Where the data below has the string "moving", return the whole line.

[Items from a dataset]
• • • • • • •

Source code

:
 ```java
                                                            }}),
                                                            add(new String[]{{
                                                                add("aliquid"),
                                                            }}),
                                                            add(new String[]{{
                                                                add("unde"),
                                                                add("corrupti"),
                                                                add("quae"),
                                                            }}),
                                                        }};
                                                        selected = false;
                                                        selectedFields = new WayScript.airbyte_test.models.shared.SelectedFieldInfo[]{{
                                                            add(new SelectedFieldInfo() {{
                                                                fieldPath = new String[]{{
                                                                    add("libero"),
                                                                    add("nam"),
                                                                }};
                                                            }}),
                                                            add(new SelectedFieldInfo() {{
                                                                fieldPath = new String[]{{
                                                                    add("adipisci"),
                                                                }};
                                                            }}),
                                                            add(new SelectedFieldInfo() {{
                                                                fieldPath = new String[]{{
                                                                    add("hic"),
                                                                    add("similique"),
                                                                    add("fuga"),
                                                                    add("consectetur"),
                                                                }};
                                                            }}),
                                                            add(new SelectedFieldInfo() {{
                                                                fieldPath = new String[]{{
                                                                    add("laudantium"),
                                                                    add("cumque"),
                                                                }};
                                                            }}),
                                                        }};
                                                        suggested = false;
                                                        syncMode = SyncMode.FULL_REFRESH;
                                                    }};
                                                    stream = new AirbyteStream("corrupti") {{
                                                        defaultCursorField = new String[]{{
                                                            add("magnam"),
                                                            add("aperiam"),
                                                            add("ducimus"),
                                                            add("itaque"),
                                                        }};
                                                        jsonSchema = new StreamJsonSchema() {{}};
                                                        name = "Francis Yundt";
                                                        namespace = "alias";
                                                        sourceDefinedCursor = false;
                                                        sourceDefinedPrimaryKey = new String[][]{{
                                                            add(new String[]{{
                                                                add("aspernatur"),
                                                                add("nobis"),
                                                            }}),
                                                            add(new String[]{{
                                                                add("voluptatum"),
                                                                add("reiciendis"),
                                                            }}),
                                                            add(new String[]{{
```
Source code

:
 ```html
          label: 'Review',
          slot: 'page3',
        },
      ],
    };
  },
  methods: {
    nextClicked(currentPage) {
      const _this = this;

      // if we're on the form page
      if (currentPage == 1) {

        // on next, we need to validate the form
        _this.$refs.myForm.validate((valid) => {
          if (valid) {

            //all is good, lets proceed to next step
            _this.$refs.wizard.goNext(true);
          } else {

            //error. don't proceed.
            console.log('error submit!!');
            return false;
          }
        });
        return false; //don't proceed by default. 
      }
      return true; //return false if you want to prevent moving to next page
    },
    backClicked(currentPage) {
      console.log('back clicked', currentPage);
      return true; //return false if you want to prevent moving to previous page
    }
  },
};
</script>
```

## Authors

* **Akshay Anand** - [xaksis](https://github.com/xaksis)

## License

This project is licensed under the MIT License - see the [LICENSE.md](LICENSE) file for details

• • • • • • •

WRITTEN SOLUTION.
      return true; //return false if you want to prevent moving to next page
      return true; //return false if you want to prevent moving to previous page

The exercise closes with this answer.